Assignment »
All records must be quoted exactly. Omit the pictures.

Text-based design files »
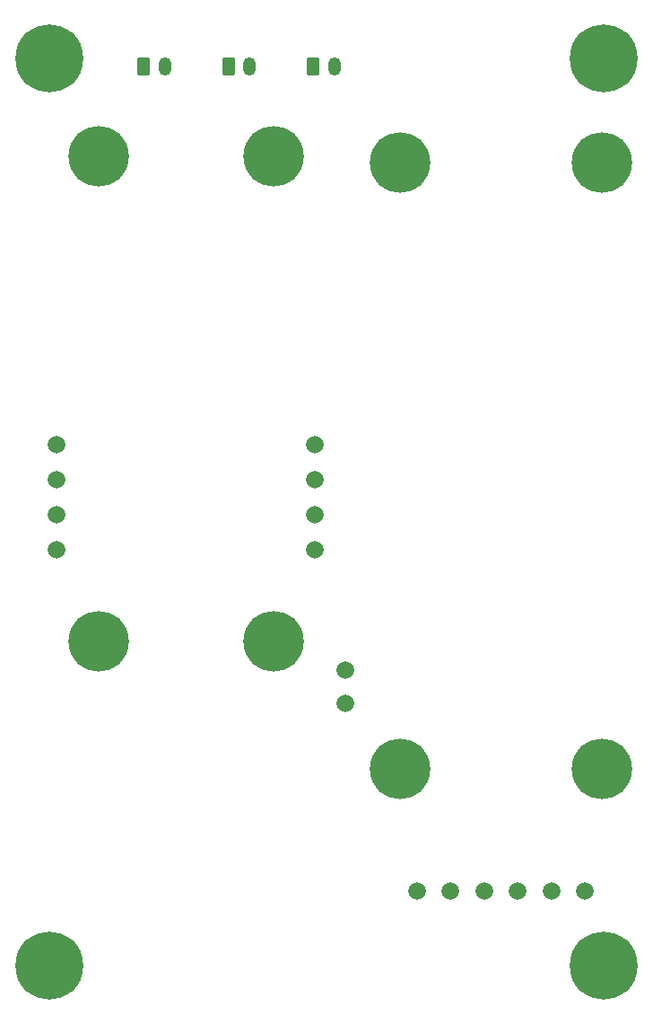
<source format=gbr>
%TF.GenerationSoftware,KiCad,Pcbnew,6.0.2*%
%TF.CreationDate,2022-02-14T22:33:10-06:00*%
%TF.ProjectId,ALTIMETER_HOLDER,414c5449-4d45-4544-9552-5f484f4c4445,rev?*%
%TF.SameCoordinates,Original*%
%TF.FileFunction,Soldermask,Bot*%
%TF.FilePolarity,Negative*%
%FSLAX46Y46*%
G04 Gerber Fmt 4.6, Leading zero omitted, Abs format (unit mm)*
G04 Created by KiCad (PCBNEW 6.0.2) date 2022-02-14 22:33:10*
%MOMM*%
%LPD*%
G01*
G04 APERTURE LIST*
G04 Aperture macros list*
%AMRoundRect*
0 Rectangle with rounded corners*
0 $1 Rounding radius*
0 $2 $3 $4 $5 $6 $7 $8 $9 X,Y pos of 4 corners*
0 Add a 4 corners polygon primitive as box body*
4,1,4,$2,$3,$4,$5,$6,$7,$8,$9,$2,$3,0*
0 Add four circle primitives for the rounded corners*
1,1,$1+$1,$2,$3*
1,1,$1+$1,$4,$5*
1,1,$1+$1,$6,$7*
1,1,$1+$1,$8,$9*
0 Add four rect primitives between the rounded corners*
20,1,$1+$1,$2,$3,$4,$5,0*
20,1,$1+$1,$4,$5,$6,$7,0*
20,1,$1+$1,$6,$7,$8,$9,0*
20,1,$1+$1,$8,$9,$2,$3,0*%
G04 Aperture macros list end*
%ADD10RoundRect,0.250000X-0.350000X-0.625000X0.350000X-0.625000X0.350000X0.625000X-0.350000X0.625000X0*%
%ADD11O,1.200000X1.750000*%
%ADD12C,0.800000*%
%ADD13C,6.400000*%
%ADD14C,1.660000*%
%ADD15C,3.600000*%
%ADD16C,5.700000*%
G04 APERTURE END LIST*
D10*
%TO.C,J3*%
X28400000Y-4250000D03*
D11*
X30400000Y-4250000D03*
%TD*%
D12*
%TO.C,REF\u002A\u002A*%
X58190000Y-3500000D03*
D13*
X55790000Y-3500000D03*
D12*
X57487056Y-1802944D03*
X55790000Y-1100000D03*
X53390000Y-3500000D03*
X54092944Y-1802944D03*
X57487056Y-5197056D03*
X55790000Y-5900000D03*
X54092944Y-5197056D03*
%TD*%
D14*
%TO.C,A2*%
X4162000Y-39918000D03*
X4162000Y-43220000D03*
X4162000Y-46522000D03*
X4162000Y-49824000D03*
X28538000Y-39918000D03*
X28538000Y-43220000D03*
X28538000Y-46522000D03*
X28538000Y-49824000D03*
D15*
X24605000Y-12740000D03*
D16*
X24605000Y-58460000D03*
D15*
X8095000Y-58460000D03*
D16*
X8095000Y-58460000D03*
X8095000Y-12740000D03*
D15*
X24605000Y-58460000D03*
D16*
X24605000Y-12740000D03*
D15*
X8095000Y-12740000D03*
%TD*%
D10*
%TO.C,J1*%
X12400000Y-4250000D03*
D11*
X14400000Y-4250000D03*
%TD*%
D10*
%TO.C,J2*%
X20400000Y-4250000D03*
D11*
X22400000Y-4250000D03*
%TD*%
D12*
%TO.C,REF\u002A\u002A*%
X3500000Y-5900000D03*
X5197056Y-5197056D03*
X5197056Y-1802944D03*
X1802944Y-1802944D03*
D13*
X3500000Y-3500000D03*
D12*
X5900000Y-3500000D03*
X1802944Y-5197056D03*
X3500000Y-1100000D03*
X1100000Y-3500000D03*
%TD*%
D14*
%TO.C,A1*%
X31400000Y-61140900D03*
X31400000Y-64315900D03*
X38162500Y-81975000D03*
X41337500Y-81975000D03*
X44512500Y-81975000D03*
X47687500Y-81975000D03*
X50862500Y-81975000D03*
X54037500Y-81975000D03*
D15*
X36575000Y-70475400D03*
D16*
X36575000Y-70475400D03*
D15*
X55625000Y-13325400D03*
D16*
X55625000Y-13325400D03*
D15*
X55625000Y-70475400D03*
D16*
X36575000Y-13325400D03*
D15*
X36575000Y-13325400D03*
D16*
X55625000Y-70475400D03*
%TD*%
D12*
%TO.C,REF\u002A\u002A*%
X1792944Y-87312944D03*
X5890000Y-89010000D03*
X1792944Y-90707056D03*
X3490000Y-91410000D03*
X1090000Y-89010000D03*
X5187056Y-87312944D03*
X5187056Y-90707056D03*
X3490000Y-86610000D03*
D13*
X3490000Y-89010000D03*
%TD*%
D12*
%TO.C,REF\u002A\u002A*%
X54092944Y-87302944D03*
X58190000Y-89000000D03*
X53390000Y-89000000D03*
X57487056Y-87302944D03*
D13*
X55790000Y-89000000D03*
D12*
X54092944Y-90697056D03*
X57487056Y-90697056D03*
X55790000Y-91400000D03*
X55790000Y-86600000D03*
%TD*%
M02*

</source>
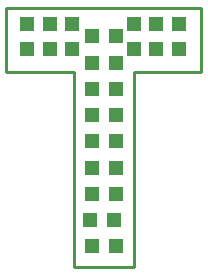
<source format=gtp>
G75*
%MOIN*%
%OFA0B0*%
%FSLAX24Y24*%
%IPPOS*%
%LPD*%
%AMOC8*
5,1,8,0,0,1.08239X$1,22.5*
%
%ADD10C,0.0100*%
%ADD11R,0.0472X0.0472*%
D10*
X004642Y002517D02*
X006642Y002517D01*
X006642Y009017D01*
X008892Y009017D01*
X008892Y011142D01*
X002392Y011142D01*
X002392Y009017D01*
X004642Y009017D01*
X004642Y002517D01*
D11*
X005228Y003204D03*
X006055Y003204D03*
X005993Y004079D03*
X005166Y004079D03*
X005228Y004954D03*
X006055Y004954D03*
X006055Y005829D03*
X005228Y005829D03*
X005228Y006704D03*
X006055Y006704D03*
X006055Y007579D03*
X005228Y007579D03*
X005228Y008454D03*
X006055Y008454D03*
X006055Y009329D03*
X006642Y009791D03*
X006055Y010204D03*
X006642Y010618D03*
X007392Y010618D03*
X008142Y010618D03*
X008142Y009791D03*
X007392Y009791D03*
X005228Y010204D03*
X004579Y009791D03*
X005228Y009329D03*
X004579Y010618D03*
X003829Y010618D03*
X003079Y010618D03*
X003079Y009791D03*
X003829Y009791D03*
M02*

</source>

Finished task »
<source format=gbr>
%TF.GenerationSoftware,KiCad,Pcbnew,6.0.2*%
%TF.CreationDate,2022-02-14T22:33:10-06:00*%
%TF.ProjectId,ALTIMETER_HOLDER,414c5449-4d45-4544-9552-5f484f4c4445,rev?*%
%TF.SameCoordinates,Original*%
%TF.FileFunction,Soldermask,Bot*%
%TF.FilePolarity,Negative*%
%FSLAX46Y46*%
G04 Gerber Fmt 4.6, Leading zero omitted, Abs format (unit mm)*
G04 Created by KiCad (PCBNEW 6.0.2) date 2022-02-14 22:33:10*
%MOMM*%
%LPD*%
G01*
G04 APERTURE LIST*
G04 Aperture macros list*
%AMRoundRect*
0 Rectangle with rounded corners*
0 $1 Rounding radius*
0 $2 $3 $4 $5 $6 $7 $8 $9 X,Y pos of 4 corners*
0 Add a 4 corners polygon primitive as box body*
4,1,4,$2,$3,$4,$5,$6,$7,$8,$9,$2,$3,0*
0 Add four circle primitives for the rounded corners*
1,1,$1+$1,$2,$3*
1,1,$1+$1,$4,$5*
1,1,$1+$1,$6,$7*
1,1,$1+$1,$8,$9*
0 Add four rect primitives between the rounded corners*
20,1,$1+$1,$2,$3,$4,$5,0*
20,1,$1+$1,$4,$5,$6,$7,0*
20,1,$1+$1,$6,$7,$8,$9,0*
20,1,$1+$1,$8,$9,$2,$3,0*%
G04 Aperture macros list end*
%ADD10RoundRect,0.250000X-0.350000X-0.625000X0.350000X-0.625000X0.350000X0.625000X-0.350000X0.625000X0*%
%ADD11O,1.200000X1.750000*%
%ADD12C,0.800000*%
%ADD13C,6.400000*%
%ADD14C,1.660000*%
%ADD15C,3.600000*%
%ADD16C,5.700000*%
G04 APERTURE END LIST*
D10*
%TO.C,J3*%
X28400000Y-4250000D03*
D11*
X30400000Y-4250000D03*
%TD*%
D12*
%TO.C,REF\u002A\u002A*%
X58190000Y-3500000D03*
D13*
X55790000Y-3500000D03*
D12*
X57487056Y-1802944D03*
X55790000Y-1100000D03*
X53390000Y-3500000D03*
X54092944Y-1802944D03*
X57487056Y-5197056D03*
X55790000Y-5900000D03*
X54092944Y-5197056D03*
%TD*%
D14*
%TO.C,A2*%
X4162000Y-39918000D03*
X4162000Y-43220000D03*
X4162000Y-46522000D03*
X4162000Y-49824000D03*
X28538000Y-39918000D03*
X28538000Y-43220000D03*
X28538000Y-46522000D03*
X28538000Y-49824000D03*
D15*
X24605000Y-12740000D03*
D16*
X24605000Y-58460000D03*
D15*
X8095000Y-58460000D03*
D16*
X8095000Y-58460000D03*
X8095000Y-12740000D03*
D15*
X24605000Y-58460000D03*
D16*
X24605000Y-12740000D03*
D15*
X8095000Y-12740000D03*
%TD*%
D10*
%TO.C,J1*%
X12400000Y-4250000D03*
D11*
X14400000Y-4250000D03*
%TD*%
D10*
%TO.C,J2*%
X20400000Y-4250000D03*
D11*
X22400000Y-4250000D03*
%TD*%
D12*
%TO.C,REF\u002A\u002A*%
X3500000Y-5900000D03*
X5197056Y-5197056D03*
X5197056Y-1802944D03*
X1802944Y-1802944D03*
D13*
X3500000Y-3500000D03*
D12*
X5900000Y-3500000D03*
X1802944Y-5197056D03*
X3500000Y-1100000D03*
X1100000Y-3500000D03*
%TD*%
D14*
%TO.C,A1*%
X31400000Y-61140900D03*
X31400000Y-64315900D03*
X38162500Y-81975000D03*
X41337500Y-81975000D03*
X44512500Y-81975000D03*
X47687500Y-81975000D03*
X50862500Y-81975000D03*
X54037500Y-81975000D03*
D15*
X36575000Y-70475400D03*
D16*
X36575000Y-70475400D03*
D15*
X55625000Y-13325400D03*
D16*
X55625000Y-13325400D03*
D15*
X55625000Y-70475400D03*
D16*
X36575000Y-13325400D03*
D15*
X36575000Y-13325400D03*
D16*
X55625000Y-70475400D03*
%TD*%
D12*
%TO.C,REF\u002A\u002A*%
X1792944Y-87312944D03*
X5890000Y-89010000D03*
X1792944Y-90707056D03*
X3490000Y-91410000D03*
X1090000Y-89010000D03*
X5187056Y-87312944D03*
X5187056Y-90707056D03*
X3490000Y-86610000D03*
D13*
X3490000Y-89010000D03*
%TD*%
D12*
%TO.C,REF\u002A\u002A*%
X54092944Y-87302944D03*
X58190000Y-89000000D03*
X53390000Y-89000000D03*
X57487056Y-87302944D03*
D13*
X55790000Y-89000000D03*
D12*
X54092944Y-90697056D03*
X57487056Y-90697056D03*
X55790000Y-91400000D03*
X55790000Y-86600000D03*
%TD*%
M02*

</source>
<source format=gtp>
G75*
%MOIN*%
%OFA0B0*%
%FSLAX24Y24*%
%IPPOS*%
%LPD*%
%AMOC8*
5,1,8,0,0,1.08239X$1,22.5*
%
%ADD10C,0.0100*%
%ADD11R,0.0472X0.0472*%
D10*
X004642Y002517D02*
X006642Y002517D01*
X006642Y009017D01*
X008892Y009017D01*
X008892Y011142D01*
X002392Y011142D01*
X002392Y009017D01*
X004642Y009017D01*
X004642Y002517D01*
D11*
X005228Y003204D03*
X006055Y003204D03*
X005993Y004079D03*
X005166Y004079D03*
X005228Y004954D03*
X006055Y004954D03*
X006055Y005829D03*
X005228Y005829D03*
X005228Y006704D03*
X006055Y006704D03*
X006055Y007579D03*
X005228Y007579D03*
X005228Y008454D03*
X006055Y008454D03*
X006055Y009329D03*
X006642Y009791D03*
X006055Y010204D03*
X006642Y010618D03*
X007392Y010618D03*
X008142Y010618D03*
X008142Y009791D03*
X007392Y009791D03*
X005228Y010204D03*
X004579Y009791D03*
X005228Y009329D03*
X004579Y010618D03*
X003829Y010618D03*
X003079Y010618D03*
X003079Y009791D03*
X003829Y009791D03*
M02*

</source>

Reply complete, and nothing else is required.